◆ Problem requirements ◆
Copy every one of the following rows word for word, with nothing changed.

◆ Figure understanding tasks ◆
━━━━
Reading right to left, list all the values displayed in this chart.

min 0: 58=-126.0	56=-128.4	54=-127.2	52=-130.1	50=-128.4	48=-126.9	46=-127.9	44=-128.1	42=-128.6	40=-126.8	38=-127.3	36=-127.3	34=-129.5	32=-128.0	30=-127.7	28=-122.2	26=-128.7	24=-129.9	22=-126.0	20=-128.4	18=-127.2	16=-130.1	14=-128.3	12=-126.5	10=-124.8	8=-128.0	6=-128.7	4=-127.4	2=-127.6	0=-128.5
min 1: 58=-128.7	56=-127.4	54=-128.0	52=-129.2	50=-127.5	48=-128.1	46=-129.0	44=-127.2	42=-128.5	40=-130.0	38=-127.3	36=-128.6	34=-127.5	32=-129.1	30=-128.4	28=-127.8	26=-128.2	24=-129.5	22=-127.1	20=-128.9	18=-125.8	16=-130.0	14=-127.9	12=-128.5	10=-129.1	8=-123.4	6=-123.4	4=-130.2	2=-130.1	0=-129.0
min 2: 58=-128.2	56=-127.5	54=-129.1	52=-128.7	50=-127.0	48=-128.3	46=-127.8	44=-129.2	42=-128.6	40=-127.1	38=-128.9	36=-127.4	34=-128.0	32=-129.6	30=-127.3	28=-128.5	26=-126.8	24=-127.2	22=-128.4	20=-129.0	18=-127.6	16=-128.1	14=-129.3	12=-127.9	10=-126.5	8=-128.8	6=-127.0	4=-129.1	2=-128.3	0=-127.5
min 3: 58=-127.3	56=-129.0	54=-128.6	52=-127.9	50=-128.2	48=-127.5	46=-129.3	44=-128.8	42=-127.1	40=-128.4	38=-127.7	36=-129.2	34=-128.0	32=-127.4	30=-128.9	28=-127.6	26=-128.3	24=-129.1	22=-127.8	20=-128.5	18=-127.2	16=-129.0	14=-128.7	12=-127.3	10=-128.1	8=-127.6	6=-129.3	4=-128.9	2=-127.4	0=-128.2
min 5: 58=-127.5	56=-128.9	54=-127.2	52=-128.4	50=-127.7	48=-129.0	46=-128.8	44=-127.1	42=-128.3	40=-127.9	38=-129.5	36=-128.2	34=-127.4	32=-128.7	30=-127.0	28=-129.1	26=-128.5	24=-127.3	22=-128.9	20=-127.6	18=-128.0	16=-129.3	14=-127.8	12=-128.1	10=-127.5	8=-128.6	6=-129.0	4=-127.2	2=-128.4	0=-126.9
━━━━
◆ Response to the exercise ◆
Reading right to left, list all the values displayed in this chart.

min 0: 58=-126.0	56=-128.4	54=-127.2	52=-130.1	50=-128.4	48=-126.9	46=-127.9	44=-128.1	42=-128.6	40=-126.8	38=-127.3	36=-127.3	34=-129.5	32=-128.0	30=-127.7	28=-122.2	26=-128.7	24=-129.9	22=-126.0	20=-128.4	18=-127.2	16=-130.1	14=-128.3	12=-126.5	10=-124.8	8=-128.0	6=-128.7	4=-127.4	2=-127.6	0=-128.5
min 1: 58=-128.7	56=-127.4	54=-128.0	52=-129.2	50=-127.5	48=-128.1	46=-129.0	44=-127.2	42=-128.5	40=-130.0	38=-127.3	36=-128.6	34=-127.5	32=-129.1	30=-128.4	28=-127.8	26=-128.2	24=-129.5	22=-127.1	20=-128.9	18=-125.8	16=-130.0	14=-127.9	12=-128.5	10=-129.1	8=-123.4	6=-123.4	4=-130.2	2=-130.1	0=-129.0
min 2: 58=-128.2	56=-127.5	54=-129.1	52=-128.7	50=-127.0	48=-128.3	46=-127.8	44=-129.2	42=-128.6	40=-127.1	38=-128.9	36=-127.4	34=-128.0	32=-129.6	30=-127.3	28=-128.5	26=-126.8	24=-127.2	22=-128.4	20=-129.0	18=-127.6	16=-128.1	14=-129.3	12=-127.9	10=-126.5	8=-128.8	6=-127.0	4=-129.1	2=-128.3	0=-127.5
min 3: 58=-127.3	56=-129.0	54=-128.6	52=-127.9	50=-128.2	48=-127.5	46=-129.3	44=-128.8	42=-127.1	40=-128.4	38=-127.7	36=-129.2	34=-128.0	32=-127.4	30=-128.9	28=-127.6	26=-128.3	24=-129.1	22=-127.8	20=-128.5	18=-127.2	16=-129.0	14=-128.7	12=-127.3	10=-128.1	8=-127.6	6=-129.3	4=-128.9	2=-127.4	0=-128.2
min 5: 58=-127.5	56=-128.9	54=-127.2	52=-128.4	50=-127.7	48=-129.0	46=-128.8	44=-127.1	42=-128.3	40=-127.9	38=-129.5	36=-128.2	34=-127.4	32=-128.7	30=-127.0	28=-129.1	26=-128.5	24=-127.3	22=-128.9	20=-127.6	18=-128.0	16=-129.3	14=-127.8	12=-128.1	10=-127.5	8=-128.6	6=-129.0	4=-127.2	2=-128.4	0=-126.9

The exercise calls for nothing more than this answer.